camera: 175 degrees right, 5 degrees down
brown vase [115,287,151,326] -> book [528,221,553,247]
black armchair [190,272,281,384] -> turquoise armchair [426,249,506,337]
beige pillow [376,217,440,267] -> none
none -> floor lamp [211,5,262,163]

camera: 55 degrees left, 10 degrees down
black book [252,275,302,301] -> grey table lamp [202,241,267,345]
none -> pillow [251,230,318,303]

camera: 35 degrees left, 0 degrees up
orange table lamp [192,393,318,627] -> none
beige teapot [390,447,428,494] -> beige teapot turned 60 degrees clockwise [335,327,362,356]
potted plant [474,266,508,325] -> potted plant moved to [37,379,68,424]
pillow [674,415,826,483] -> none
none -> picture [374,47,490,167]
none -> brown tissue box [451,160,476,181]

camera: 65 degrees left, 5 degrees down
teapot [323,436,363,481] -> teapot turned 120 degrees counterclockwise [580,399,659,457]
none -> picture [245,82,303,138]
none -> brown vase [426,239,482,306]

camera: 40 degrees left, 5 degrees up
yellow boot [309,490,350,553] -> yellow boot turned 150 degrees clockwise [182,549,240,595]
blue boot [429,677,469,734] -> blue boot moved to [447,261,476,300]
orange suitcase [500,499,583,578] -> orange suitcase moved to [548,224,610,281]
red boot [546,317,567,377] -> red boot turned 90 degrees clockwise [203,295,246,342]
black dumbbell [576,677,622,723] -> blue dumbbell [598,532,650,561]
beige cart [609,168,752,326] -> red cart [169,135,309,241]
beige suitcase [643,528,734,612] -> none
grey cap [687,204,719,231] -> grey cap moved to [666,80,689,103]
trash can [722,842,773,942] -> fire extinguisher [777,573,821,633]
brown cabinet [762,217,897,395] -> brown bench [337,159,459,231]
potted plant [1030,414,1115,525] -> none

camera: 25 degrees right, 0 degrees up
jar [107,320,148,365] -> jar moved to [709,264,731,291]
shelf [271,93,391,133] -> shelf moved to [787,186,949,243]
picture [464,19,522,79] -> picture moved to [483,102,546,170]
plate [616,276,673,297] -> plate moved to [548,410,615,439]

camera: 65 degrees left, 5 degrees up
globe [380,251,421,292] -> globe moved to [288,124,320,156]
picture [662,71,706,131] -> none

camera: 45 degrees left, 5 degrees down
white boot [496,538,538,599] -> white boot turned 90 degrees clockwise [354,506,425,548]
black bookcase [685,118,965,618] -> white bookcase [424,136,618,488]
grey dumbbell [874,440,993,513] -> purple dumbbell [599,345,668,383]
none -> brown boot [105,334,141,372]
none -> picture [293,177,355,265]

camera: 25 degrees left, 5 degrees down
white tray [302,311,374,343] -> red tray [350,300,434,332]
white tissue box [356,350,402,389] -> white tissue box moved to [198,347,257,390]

§ §

Required action: Search the entries for the word "black" and pick out every line that holds it.

Reply to the exercise:
black armchair [190,272,281,384] -> turquoise armchair [426,249,506,337]
black book [252,275,302,301] -> grey table lamp [202,241,267,345]
black dumbbell [576,677,622,723] -> blue dumbbell [598,532,650,561]
black bookcase [685,118,965,618] -> white bookcase [424,136,618,488]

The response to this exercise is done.